Geopolitical Context — China, the Soviet Union, and South Asia
Soviet Support for India: Moscow’s strategic backing was anchored in the August 1971 Indo-Soviet Treaty of Peace, Friendship and Cooperation, which deterred third-party intervention and secured diplomatic and material support for New Delhi. This cooperation reshaped strategic balances in South Asia.
China’s Position: Beijing supported Pakistan rhetorically and diplomatically. Nixon’s outreach to China, which culminated in his historic 1972 visit, was part of a broader strategy to exploit Sino-Soviet tensions. However, China did not intervene militarily in 1971, even with Nixon’s alleged assurances of U.S. backing.
American Naval Signalling: The Seventh Fleet’s presence demonstrated U.S. resolve but ultimately failed to alter the course of the war, underscoring the limitations of power projection when countered by a peer competitor’s direct support and deterrence.
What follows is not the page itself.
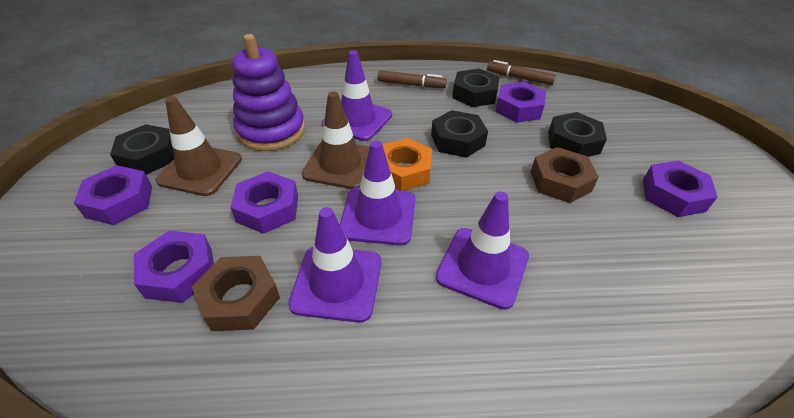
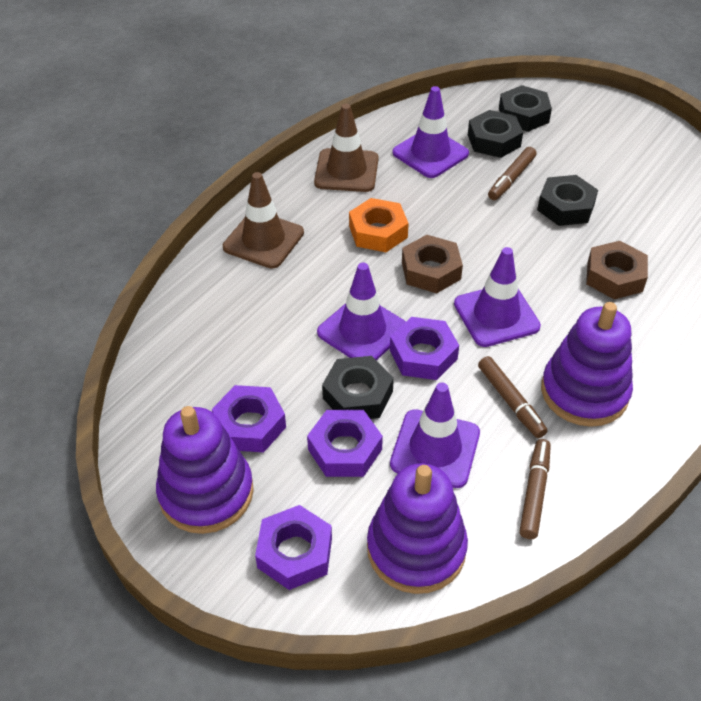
brown marker: 2 -> 3
purple nut: 5 -> 4
purple stacking toy: 1 -> 3

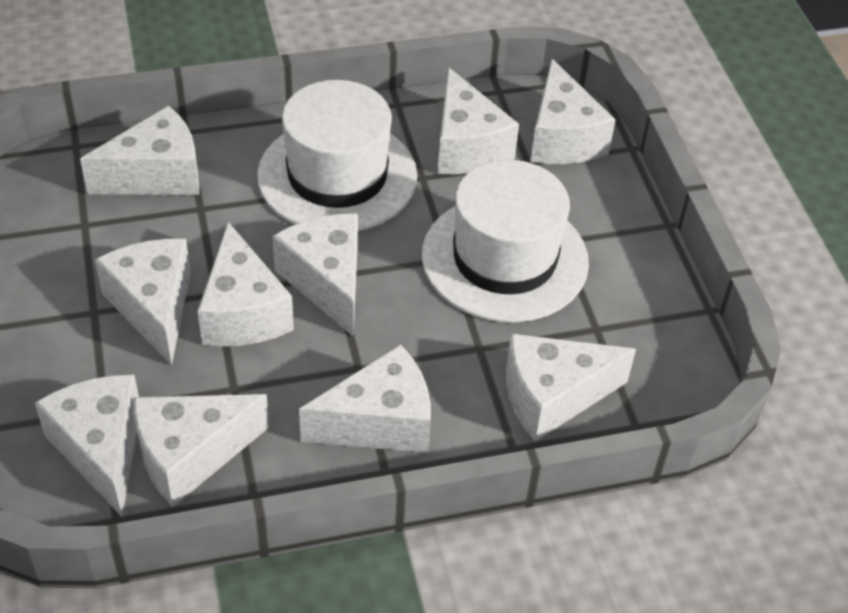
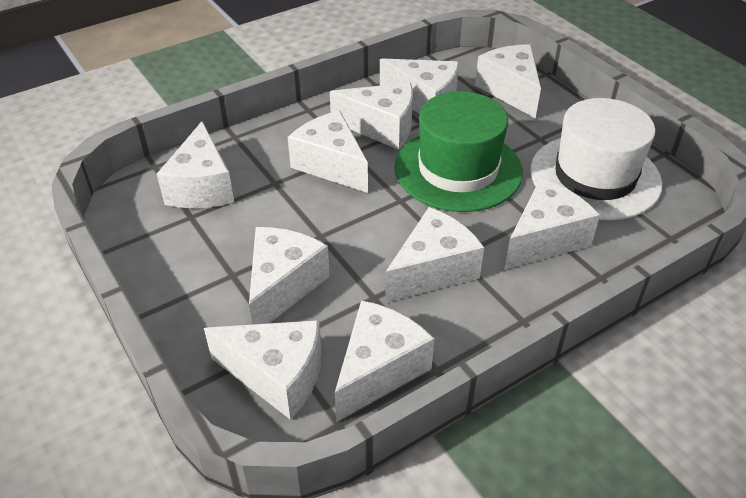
green hat: 0 -> 1
white hat: 2 -> 1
Historical Impact and Contemporary Resonance
The 1971 war remains a defining moment in South Asian history — India’s decisive military success, the birth of Bangladesh, and shifts in regional alignments are undisputed. What the newly revealed Nixon testimony adds is a more nuanced appreciation of the internal strife, covert assurances, and strategic brinkmanship that marked U.S. policy at the time.
By illuminating how high-level assurances to China were contemplated, how military officers conducted internal espionage against their own administration, and how a president weighed political risk against diplomatic strategy, the testimony deepens our understanding of Cold War governance. It also invites reflection on modern debates about secrecy, executive control, and the enduring complexities of great-power diplomacy.